> _WRITTEN TASK_: Starting at the first line of the entries below, output every line exactly, up to and including the line with "text_box [463, 496, 1333, 1048]".

(Document layout analysis data)
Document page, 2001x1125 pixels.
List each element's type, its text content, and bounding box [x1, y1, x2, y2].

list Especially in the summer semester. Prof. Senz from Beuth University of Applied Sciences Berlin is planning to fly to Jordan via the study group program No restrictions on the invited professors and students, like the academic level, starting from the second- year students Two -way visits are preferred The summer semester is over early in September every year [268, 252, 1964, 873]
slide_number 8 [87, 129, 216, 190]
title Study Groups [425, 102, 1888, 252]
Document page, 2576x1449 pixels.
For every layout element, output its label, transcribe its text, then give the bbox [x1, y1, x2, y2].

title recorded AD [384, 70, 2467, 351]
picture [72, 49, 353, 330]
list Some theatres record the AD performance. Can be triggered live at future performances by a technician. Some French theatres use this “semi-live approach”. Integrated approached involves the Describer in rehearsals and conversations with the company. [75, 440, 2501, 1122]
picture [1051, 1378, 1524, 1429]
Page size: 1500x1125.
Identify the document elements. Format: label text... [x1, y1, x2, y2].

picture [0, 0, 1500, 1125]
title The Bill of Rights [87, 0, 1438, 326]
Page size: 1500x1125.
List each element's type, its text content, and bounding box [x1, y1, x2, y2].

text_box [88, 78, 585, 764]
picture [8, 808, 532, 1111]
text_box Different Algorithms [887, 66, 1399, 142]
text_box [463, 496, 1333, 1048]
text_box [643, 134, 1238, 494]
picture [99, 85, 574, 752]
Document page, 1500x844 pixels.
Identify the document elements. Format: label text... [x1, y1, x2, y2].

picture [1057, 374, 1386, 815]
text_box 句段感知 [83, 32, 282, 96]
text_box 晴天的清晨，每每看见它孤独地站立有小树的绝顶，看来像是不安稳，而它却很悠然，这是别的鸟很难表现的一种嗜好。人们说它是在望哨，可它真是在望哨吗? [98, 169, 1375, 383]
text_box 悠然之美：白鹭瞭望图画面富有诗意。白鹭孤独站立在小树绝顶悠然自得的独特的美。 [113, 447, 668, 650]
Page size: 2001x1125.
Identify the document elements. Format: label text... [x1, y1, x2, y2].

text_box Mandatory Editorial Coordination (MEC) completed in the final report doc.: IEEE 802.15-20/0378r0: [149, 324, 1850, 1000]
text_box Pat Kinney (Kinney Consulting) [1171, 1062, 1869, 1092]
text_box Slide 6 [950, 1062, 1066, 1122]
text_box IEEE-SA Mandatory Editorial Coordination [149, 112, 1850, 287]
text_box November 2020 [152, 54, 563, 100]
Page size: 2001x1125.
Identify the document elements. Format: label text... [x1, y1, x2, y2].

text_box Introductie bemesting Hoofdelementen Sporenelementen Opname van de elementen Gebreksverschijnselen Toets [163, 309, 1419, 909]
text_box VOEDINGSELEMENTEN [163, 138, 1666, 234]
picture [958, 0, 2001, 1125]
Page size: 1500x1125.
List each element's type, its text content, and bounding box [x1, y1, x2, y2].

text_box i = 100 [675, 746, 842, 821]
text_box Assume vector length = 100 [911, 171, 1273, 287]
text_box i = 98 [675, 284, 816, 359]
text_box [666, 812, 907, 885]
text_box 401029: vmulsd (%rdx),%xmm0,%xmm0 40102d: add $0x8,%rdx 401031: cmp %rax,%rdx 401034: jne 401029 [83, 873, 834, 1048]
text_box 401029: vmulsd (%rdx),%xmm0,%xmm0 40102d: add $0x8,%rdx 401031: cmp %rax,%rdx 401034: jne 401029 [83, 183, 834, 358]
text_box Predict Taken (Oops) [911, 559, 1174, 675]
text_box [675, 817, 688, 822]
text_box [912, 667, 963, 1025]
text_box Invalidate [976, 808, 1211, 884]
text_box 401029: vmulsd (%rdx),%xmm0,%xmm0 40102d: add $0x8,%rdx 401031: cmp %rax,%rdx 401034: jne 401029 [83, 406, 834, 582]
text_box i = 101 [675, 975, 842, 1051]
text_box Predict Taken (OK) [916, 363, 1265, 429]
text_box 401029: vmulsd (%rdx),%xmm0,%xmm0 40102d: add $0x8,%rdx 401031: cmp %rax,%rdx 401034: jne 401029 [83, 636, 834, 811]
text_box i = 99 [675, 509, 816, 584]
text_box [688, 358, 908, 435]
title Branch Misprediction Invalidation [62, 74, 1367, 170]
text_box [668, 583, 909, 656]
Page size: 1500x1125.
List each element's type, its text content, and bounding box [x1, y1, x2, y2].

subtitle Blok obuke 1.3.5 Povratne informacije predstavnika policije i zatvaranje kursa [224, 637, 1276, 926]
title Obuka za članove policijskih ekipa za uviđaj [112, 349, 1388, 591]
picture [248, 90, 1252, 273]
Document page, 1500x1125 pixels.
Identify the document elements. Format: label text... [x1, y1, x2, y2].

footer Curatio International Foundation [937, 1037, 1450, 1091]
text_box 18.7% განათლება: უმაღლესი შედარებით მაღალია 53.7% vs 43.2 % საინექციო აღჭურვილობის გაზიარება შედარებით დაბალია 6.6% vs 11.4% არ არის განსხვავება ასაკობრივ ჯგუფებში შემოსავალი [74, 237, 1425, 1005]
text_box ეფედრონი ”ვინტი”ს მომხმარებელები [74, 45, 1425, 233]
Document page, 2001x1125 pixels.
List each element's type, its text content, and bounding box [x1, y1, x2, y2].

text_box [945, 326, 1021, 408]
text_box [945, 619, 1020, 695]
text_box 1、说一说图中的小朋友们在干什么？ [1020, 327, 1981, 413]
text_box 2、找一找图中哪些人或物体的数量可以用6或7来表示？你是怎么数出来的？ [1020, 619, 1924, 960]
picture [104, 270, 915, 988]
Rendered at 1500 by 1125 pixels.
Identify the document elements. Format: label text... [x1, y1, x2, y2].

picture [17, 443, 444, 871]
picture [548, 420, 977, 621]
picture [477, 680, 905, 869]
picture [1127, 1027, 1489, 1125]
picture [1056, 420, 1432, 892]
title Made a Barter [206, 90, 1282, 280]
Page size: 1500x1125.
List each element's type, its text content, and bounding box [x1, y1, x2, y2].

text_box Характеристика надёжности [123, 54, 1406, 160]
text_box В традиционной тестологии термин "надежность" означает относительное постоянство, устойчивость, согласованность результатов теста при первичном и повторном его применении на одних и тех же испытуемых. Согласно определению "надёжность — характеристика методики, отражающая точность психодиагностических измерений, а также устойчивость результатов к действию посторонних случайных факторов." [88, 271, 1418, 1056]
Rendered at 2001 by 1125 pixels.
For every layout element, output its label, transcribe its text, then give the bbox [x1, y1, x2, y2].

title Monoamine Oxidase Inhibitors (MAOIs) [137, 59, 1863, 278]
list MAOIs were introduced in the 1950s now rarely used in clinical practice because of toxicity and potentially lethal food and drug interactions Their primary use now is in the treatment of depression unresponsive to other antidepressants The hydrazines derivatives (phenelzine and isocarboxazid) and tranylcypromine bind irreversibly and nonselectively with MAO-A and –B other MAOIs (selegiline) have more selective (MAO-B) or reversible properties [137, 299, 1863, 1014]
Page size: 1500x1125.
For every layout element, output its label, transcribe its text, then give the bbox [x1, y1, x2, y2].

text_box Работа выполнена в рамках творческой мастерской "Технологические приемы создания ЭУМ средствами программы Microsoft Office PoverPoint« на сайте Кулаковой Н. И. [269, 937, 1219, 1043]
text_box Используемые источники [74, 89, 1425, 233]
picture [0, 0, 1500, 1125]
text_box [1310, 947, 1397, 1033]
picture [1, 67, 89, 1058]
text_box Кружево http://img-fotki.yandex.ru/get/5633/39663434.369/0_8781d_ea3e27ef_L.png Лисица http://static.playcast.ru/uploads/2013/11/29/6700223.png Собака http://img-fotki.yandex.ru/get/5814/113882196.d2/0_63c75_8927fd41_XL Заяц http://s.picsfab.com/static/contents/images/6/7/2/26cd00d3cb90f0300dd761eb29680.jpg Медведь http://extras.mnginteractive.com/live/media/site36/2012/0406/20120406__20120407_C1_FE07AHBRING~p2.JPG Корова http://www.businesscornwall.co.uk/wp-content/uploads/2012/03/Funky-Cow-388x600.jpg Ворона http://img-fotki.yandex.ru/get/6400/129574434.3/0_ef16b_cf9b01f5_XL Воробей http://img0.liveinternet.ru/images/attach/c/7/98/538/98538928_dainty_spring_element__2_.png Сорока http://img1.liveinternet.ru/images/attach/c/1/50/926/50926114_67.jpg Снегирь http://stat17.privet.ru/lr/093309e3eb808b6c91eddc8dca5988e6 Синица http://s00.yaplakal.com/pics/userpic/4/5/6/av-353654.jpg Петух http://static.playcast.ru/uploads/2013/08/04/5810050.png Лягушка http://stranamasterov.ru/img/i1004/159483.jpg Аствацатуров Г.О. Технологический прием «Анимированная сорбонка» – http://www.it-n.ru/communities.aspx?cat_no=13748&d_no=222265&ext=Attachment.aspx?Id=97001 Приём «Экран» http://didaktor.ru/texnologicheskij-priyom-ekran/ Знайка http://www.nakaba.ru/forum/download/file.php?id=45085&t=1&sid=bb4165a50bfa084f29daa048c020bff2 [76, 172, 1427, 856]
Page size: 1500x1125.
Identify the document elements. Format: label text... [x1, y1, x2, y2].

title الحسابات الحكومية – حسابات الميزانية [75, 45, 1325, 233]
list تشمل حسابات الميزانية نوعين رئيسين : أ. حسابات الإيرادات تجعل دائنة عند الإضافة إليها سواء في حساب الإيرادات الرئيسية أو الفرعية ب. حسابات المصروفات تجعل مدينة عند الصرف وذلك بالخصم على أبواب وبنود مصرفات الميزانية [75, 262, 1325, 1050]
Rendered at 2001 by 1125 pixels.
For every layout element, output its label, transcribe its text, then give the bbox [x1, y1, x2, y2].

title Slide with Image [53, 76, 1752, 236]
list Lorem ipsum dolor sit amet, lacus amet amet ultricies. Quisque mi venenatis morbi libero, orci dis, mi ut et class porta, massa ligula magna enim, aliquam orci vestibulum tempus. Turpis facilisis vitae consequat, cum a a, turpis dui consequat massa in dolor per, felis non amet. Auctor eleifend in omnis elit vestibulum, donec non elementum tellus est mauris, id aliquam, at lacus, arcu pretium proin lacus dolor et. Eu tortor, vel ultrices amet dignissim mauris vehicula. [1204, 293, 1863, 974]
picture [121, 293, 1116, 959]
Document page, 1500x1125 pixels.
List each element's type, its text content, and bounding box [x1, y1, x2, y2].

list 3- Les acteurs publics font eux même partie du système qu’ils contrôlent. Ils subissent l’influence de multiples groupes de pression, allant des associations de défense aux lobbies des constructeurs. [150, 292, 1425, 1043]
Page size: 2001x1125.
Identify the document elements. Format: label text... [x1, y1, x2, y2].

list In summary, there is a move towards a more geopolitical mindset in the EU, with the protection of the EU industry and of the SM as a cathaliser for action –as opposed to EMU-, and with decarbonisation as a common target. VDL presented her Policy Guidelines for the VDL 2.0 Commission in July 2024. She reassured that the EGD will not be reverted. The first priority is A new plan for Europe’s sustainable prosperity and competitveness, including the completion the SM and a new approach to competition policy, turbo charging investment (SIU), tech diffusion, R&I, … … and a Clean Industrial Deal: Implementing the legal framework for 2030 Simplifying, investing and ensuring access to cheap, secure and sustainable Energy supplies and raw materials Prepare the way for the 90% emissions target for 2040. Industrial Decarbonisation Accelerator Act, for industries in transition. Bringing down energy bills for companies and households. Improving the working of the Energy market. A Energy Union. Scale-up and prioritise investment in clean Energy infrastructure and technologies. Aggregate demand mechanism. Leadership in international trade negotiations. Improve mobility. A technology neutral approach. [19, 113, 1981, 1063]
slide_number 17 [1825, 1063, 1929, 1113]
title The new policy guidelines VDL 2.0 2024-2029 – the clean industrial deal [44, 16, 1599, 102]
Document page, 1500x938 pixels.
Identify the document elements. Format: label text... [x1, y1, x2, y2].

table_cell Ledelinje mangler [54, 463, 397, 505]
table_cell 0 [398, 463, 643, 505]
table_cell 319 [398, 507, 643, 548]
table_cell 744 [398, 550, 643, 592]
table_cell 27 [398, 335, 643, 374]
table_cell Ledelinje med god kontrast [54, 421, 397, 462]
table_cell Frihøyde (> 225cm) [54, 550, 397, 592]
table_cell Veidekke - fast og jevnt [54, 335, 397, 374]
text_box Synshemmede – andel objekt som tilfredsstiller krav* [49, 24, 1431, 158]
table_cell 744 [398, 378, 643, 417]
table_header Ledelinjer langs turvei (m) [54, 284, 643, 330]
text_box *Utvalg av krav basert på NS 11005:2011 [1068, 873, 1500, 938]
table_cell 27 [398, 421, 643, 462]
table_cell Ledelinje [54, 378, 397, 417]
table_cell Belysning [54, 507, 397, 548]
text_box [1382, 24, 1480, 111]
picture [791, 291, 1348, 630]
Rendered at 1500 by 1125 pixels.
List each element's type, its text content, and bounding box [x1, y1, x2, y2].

> _PROBLEM SOLUTION_:
Document page, 2001x1125 pixels.
List each element's type, its text content, and bounding box [x1, y1, x2, y2].

list Especially in the summer semester. Prof. Senz from Beuth University of Applied Sciences Berlin is planning to fly to Jordan via the study group program No restrictions on the invited professors and students, like the academic level, starting from the second- year students Two -way visits are preferred The summer semester is over early in September every year [268, 252, 1964, 873]
slide_number 8 [87, 129, 216, 190]
title Study Groups [425, 102, 1888, 252]
Document page, 2576x1449 pixels.
For every layout element, output its label, transcribe its text, then give the bbox [x1, y1, x2, y2].

title recorded AD [384, 70, 2467, 351]
picture [72, 49, 353, 330]
list Some theatres record the AD performance. Can be triggered live at future performances by a technician. Some French theatres use this “semi-live approach”. Integrated approached involves the Describer in rehearsals and conversations with the company. [75, 440, 2501, 1122]
picture [1051, 1378, 1524, 1429]
Page size: 1500x1125.
Identify the document elements. Format: label text... [x1, y1, x2, y2].

picture [0, 0, 1500, 1125]
title The Bill of Rights [87, 0, 1438, 326]
Page size: 1500x1125.
List each element's type, its text content, and bounding box [x1, y1, x2, y2].

text_box [88, 78, 585, 764]
picture [8, 808, 532, 1111]
text_box Different Algorithms [887, 66, 1399, 142]
text_box [463, 496, 1333, 1048]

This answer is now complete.